• [Dataset records]
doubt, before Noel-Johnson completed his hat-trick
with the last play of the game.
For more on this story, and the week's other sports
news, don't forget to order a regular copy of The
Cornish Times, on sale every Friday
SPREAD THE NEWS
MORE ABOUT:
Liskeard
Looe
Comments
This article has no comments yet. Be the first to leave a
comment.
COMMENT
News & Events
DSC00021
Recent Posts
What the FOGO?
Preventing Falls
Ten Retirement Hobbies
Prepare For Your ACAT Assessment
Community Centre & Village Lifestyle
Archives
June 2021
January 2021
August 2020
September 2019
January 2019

---

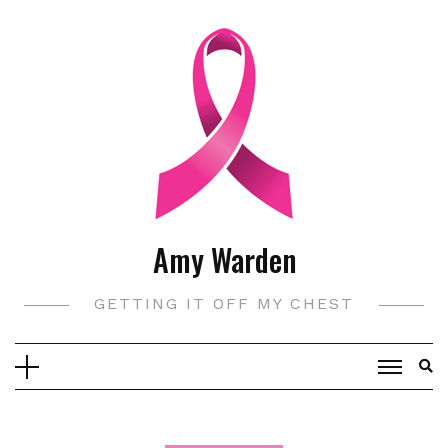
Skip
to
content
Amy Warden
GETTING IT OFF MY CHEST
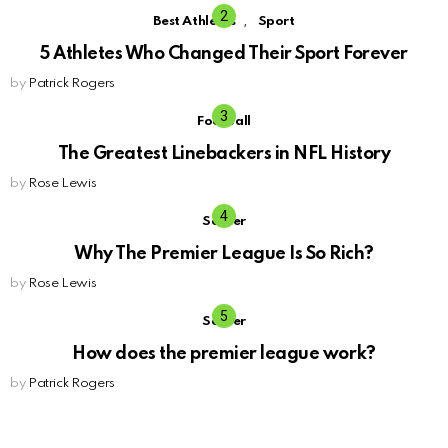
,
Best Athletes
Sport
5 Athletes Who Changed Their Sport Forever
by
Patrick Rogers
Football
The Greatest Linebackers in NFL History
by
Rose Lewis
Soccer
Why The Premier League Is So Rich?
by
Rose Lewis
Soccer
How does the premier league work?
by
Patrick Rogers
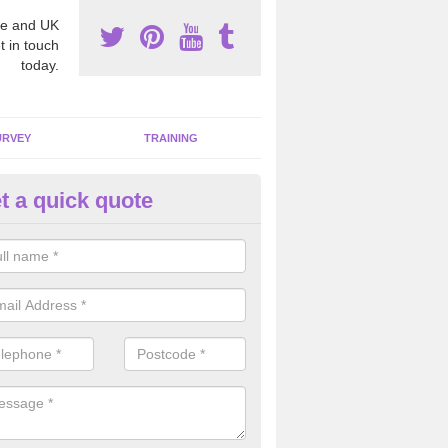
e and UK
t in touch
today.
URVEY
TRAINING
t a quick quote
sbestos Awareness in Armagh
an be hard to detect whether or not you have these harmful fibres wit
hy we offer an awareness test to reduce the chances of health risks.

• [Directions] Lines to set down from above: the line with "This article has", the line with "January 2019", and every line between, each exactly as written.

• [Solution to the problem]
This article has no comments yet. Be the first to leave a
comment.
COMMENT
News & Events
DSC00021
Recent Posts
What the FOGO?
Preventing Falls
Ten Retirement Hobbies
Prepare For Your ACAT Assessment
Community Centre & Village Lifestyle
Archives
June 2021
January 2021
August 2020
September 2019
January 2019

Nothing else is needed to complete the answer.